═══ MATERIAL SUPPLIED ═══

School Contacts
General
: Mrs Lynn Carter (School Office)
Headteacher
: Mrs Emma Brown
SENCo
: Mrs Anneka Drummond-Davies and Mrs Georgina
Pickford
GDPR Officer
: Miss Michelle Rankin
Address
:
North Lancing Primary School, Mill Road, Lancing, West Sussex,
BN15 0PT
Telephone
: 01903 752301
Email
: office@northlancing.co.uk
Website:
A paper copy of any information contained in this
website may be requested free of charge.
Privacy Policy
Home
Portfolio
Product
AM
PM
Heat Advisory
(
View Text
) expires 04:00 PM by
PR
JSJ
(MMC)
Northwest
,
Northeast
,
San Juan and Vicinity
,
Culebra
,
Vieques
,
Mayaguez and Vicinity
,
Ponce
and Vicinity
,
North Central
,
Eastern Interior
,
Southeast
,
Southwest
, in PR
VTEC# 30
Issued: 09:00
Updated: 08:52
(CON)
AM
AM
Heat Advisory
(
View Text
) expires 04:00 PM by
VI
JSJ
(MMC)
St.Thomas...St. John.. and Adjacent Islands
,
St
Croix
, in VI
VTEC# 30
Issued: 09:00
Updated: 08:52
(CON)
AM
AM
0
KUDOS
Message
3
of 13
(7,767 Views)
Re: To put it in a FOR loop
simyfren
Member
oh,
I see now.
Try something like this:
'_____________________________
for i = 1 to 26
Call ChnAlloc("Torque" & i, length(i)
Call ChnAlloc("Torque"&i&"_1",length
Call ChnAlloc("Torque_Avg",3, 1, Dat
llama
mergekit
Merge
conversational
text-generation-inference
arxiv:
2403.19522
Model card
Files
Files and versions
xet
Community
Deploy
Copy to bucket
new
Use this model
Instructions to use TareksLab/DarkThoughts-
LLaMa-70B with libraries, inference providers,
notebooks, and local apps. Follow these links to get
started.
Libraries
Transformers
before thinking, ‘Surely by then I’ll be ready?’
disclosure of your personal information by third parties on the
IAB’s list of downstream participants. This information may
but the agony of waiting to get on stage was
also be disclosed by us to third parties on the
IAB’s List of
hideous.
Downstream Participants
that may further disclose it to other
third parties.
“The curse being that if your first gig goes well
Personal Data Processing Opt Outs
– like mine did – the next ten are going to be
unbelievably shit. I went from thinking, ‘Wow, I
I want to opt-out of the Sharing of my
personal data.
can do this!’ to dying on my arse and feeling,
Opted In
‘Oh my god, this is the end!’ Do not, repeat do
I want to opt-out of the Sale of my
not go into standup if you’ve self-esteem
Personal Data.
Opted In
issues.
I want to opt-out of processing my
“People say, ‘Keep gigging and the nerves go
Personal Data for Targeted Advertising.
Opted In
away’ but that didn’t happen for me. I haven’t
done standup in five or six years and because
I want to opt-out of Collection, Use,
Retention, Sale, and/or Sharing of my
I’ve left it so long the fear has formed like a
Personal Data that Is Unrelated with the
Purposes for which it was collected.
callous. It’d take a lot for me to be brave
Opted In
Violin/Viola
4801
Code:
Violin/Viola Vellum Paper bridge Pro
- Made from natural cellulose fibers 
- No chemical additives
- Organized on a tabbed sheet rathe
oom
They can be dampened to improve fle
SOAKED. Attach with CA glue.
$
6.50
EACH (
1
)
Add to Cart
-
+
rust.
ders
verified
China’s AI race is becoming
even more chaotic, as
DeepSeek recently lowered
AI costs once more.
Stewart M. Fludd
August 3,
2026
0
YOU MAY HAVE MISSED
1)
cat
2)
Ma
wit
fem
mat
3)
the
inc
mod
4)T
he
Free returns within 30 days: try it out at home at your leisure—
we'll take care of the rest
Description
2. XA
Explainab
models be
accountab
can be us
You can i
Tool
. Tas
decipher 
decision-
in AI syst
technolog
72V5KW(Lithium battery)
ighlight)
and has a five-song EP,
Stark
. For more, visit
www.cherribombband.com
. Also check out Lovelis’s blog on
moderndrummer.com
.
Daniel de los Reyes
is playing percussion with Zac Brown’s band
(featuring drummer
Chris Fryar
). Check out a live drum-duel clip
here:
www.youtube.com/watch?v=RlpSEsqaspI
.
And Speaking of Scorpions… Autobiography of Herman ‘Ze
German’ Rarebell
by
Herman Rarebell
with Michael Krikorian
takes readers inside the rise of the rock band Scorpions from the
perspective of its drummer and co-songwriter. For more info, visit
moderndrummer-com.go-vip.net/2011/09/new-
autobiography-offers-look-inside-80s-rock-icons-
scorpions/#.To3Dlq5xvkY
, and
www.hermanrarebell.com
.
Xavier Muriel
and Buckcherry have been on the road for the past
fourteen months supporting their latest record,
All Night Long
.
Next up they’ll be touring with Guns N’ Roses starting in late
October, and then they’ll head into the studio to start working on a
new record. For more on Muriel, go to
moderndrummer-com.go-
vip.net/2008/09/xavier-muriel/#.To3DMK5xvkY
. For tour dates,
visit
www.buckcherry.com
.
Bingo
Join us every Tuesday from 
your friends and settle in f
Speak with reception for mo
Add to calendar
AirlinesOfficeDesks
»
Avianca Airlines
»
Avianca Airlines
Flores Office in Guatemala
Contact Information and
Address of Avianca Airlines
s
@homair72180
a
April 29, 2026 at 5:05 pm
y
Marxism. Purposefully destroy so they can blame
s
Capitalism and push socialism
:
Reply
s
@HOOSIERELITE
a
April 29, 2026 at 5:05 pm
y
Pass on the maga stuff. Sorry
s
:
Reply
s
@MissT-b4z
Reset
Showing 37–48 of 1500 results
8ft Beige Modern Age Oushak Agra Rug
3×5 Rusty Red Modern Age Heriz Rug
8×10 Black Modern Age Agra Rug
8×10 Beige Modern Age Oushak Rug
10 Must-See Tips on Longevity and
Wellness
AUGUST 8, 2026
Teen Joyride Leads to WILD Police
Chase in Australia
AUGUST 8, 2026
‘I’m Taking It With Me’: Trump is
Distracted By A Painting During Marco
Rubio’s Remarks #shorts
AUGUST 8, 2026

═══

ABOUT THIS EXERCISE> Return every record above exactly, line by line.

ANSWER BOX>
School Contacts
General
: Mrs Lynn Carter (School Office)
Headteacher
: Mrs Emma Brown
SENCo
: Mrs Anneka Drummond-Davies and Mrs Georgina
Pickford
GDPR Officer
: Miss Michelle Rankin
Address
:
North Lancing Primary School, Mill Road, Lancing, West Sussex,
BN15 0PT
Telephone
: 01903 752301
Email
: office@northlancing.co.uk
Website:
A paper copy of any information contained in this
website may be requested free of charge.
Privacy Policy
Home
Portfolio
Product
AM
PM
Heat Advisory
(
View Text
) expires 04:00 PM by
PR
JSJ
(MMC)
Northwest
,
Northeast
,
San Juan and Vicinity
,
Culebra
,
Vieques
,
Mayaguez and Vicinity
,
Ponce
and Vicinity
,
North Central
,
Eastern Interior
,
Southeast
,
Southwest
, in PR
VTEC# 30
Issued: 09:00
Updated: 08:52
(CON)
AM
AM
Heat Advisory
(
View Text
) expires 04:00 PM by
VI
JSJ
(MMC)
St.Thomas...St. John.. and Adjacent Islands
,
St
Croix
, in VI
VTEC# 30
Issued: 09:00
Updated: 08:52
(CON)
AM
AM
0
KUDOS
Message
3
of 13
(7,767 Views)
Re: To put it in a FOR loop
simyfren
Member
oh,
I see now.
Try something like this:
'_____________________________
for i = 1 to 26
Call ChnAlloc("Torque" & i, length(i)
Call ChnAlloc("Torque"&i&"_1",length
Call ChnAlloc("Torque_Avg",3, 1, Dat
llama
mergekit
Merge
conversational
text-generation-inference
arxiv:
2403.19522
Model card
Files
Files and versions
xet
Community
Deploy
Copy to bucket
new
Use this model
Instructions to use TareksLab/DarkThoughts-
LLaMa-70B with libraries, inference providers,
notebooks, and local apps. Follow these links to get
started.
Libraries
Transformers
before thinking, ‘Surely by then I’ll be ready?’
disclosure of your personal information by third parties on the
IAB’s list of downstream participants. This information may
but the agony of waiting to get on stage was
also be disclosed by us to third parties on the
IAB’s List of
hideous.
Downstream Participants
that may further disclose it to other
third parties.
“The curse being that if your first gig goes well
Personal Data Processing Opt Outs
– like mine did – the next ten are going to be
unbelievably shit. I went from thinking, ‘Wow, I
I want to opt-out of the Sharing of my
personal data.
can do this!’ to dying on my arse and feeling,
Opted In
‘Oh my god, this is the end!’ Do not, repeat do
I want to opt-out of the Sale of my
not go into standup if you’ve self-esteem
Personal Data.
Opted In
issues.
I want to opt-out of processing my
“People say, ‘Keep gigging and the nerves go
Personal Data for Targeted Advertising.
Opted In
away’ but that didn’t happen for me. I haven’t
done standup in five or six years and because
I want to opt-out of Collection, Use,
Retention, Sale, and/or Sharing of my
I’ve left it so long the fear has formed like a
Personal Data that Is Unrelated with the
Purposes for which it was collected.
callous. It’d take a lot for me to be brave
Opted In
Violin/Viola
4801
Code:
Violin/Viola Vellum Paper bridge Pro
- Made from natural cellulose fibers 
- No chemical additives
- Organized on a tabbed sheet rathe
oom
They can be dampened to improve fle
SOAKED. Attach with CA glue.
$
6.50
EACH (
1
)
Add to Cart
-
+
rust.
ders
verified
China’s AI race is becoming
even more chaotic, as
DeepSeek recently lowered
AI costs once more.
Stewart M. Fludd
August 3,
2026
0
YOU MAY HAVE MISSED
1)
cat
2)
Ma
wit
fem
mat
3)
the
inc
mod
4)T
he
Free returns within 30 days: try it out at home at your leisure—
we'll take care of the rest
Description
2. XA
Explainab
models be
accountab
can be us
You can i
Tool
. Tas
decipher 
decision-
in AI syst
technolog
72V5KW(Lithium battery)
ighlight)
and has a five-song EP,
Stark
. For more, visit
www.cherribombband.com
. Also check out Lovelis’s blog on
moderndrummer.com
.
Daniel de los Reyes
is playing percussion with Zac Brown’s band
(featuring drummer
Chris Fryar
). Check out a live drum-duel clip
here:
www.youtube.com/watch?v=RlpSEsqaspI
.
And Speaking of Scorpions… Autobiography of Herman ‘Ze
German’ Rarebell
by
Herman Rarebell
with Michael Krikorian
takes readers inside the rise of the rock band Scorpions from the
perspective of its drummer and co-songwriter. For more info, visit
moderndrummer-com.go-vip.net/2011/09/new-
autobiography-offers-look-inside-80s-rock-icons-
scorpions/#.To3Dlq5xvkY
, and
www.hermanrarebell.com
.
Xavier Muriel
and Buckcherry have been on the road for the past
fourteen months supporting their latest record,
All Night Long
.
Next up they’ll be touring with Guns N’ Roses starting in late
October, and then they’ll head into the studio to start working on a
new record. For more on Muriel, go to
moderndrummer-com.go-
vip.net/2008/09/xavier-muriel/#.To3DMK5xvkY
. For tour dates,
visit
www.buckcherry.com
.
Bingo
Join us every Tuesday from 
your friends and settle in f
Speak with reception for mo
Add to calendar
AirlinesOfficeDesks
»
Avianca Airlines
»
Avianca Airlines
Flores Office in Guatemala
Contact Information and
Address of Avianca Airlines
s
@homair72180
a
April 29, 2026 at 5:05 pm
y
Marxism. Purposefully destroy so they can blame
s
Capitalism and push socialism
:
Reply
s
@HOOSIERELITE
a
April 29, 2026 at 5:05 pm
y
Pass on the maga stuff. Sorry
s
:
Reply
s
@MissT-b4z
Reset
Showing 37–48 of 1500 results
8ft Beige Modern Age Oushak Agra Rug
3×5 Rusty Red Modern Age Heriz Rug
8×10 Black Modern Age Agra Rug
8×10 Beige Modern Age Oushak Rug
10 Must-See Tips on Longevity and
Wellness
AUGUST 8, 2026
Teen Joyride Leads to WILD Police
Chase in Australia
AUGUST 8, 2026
‘I’m Taking It With Me’: Trump is
Distracted By A Painting During Marco
Rubio’s Remarks #shorts
AUGUST 8, 2026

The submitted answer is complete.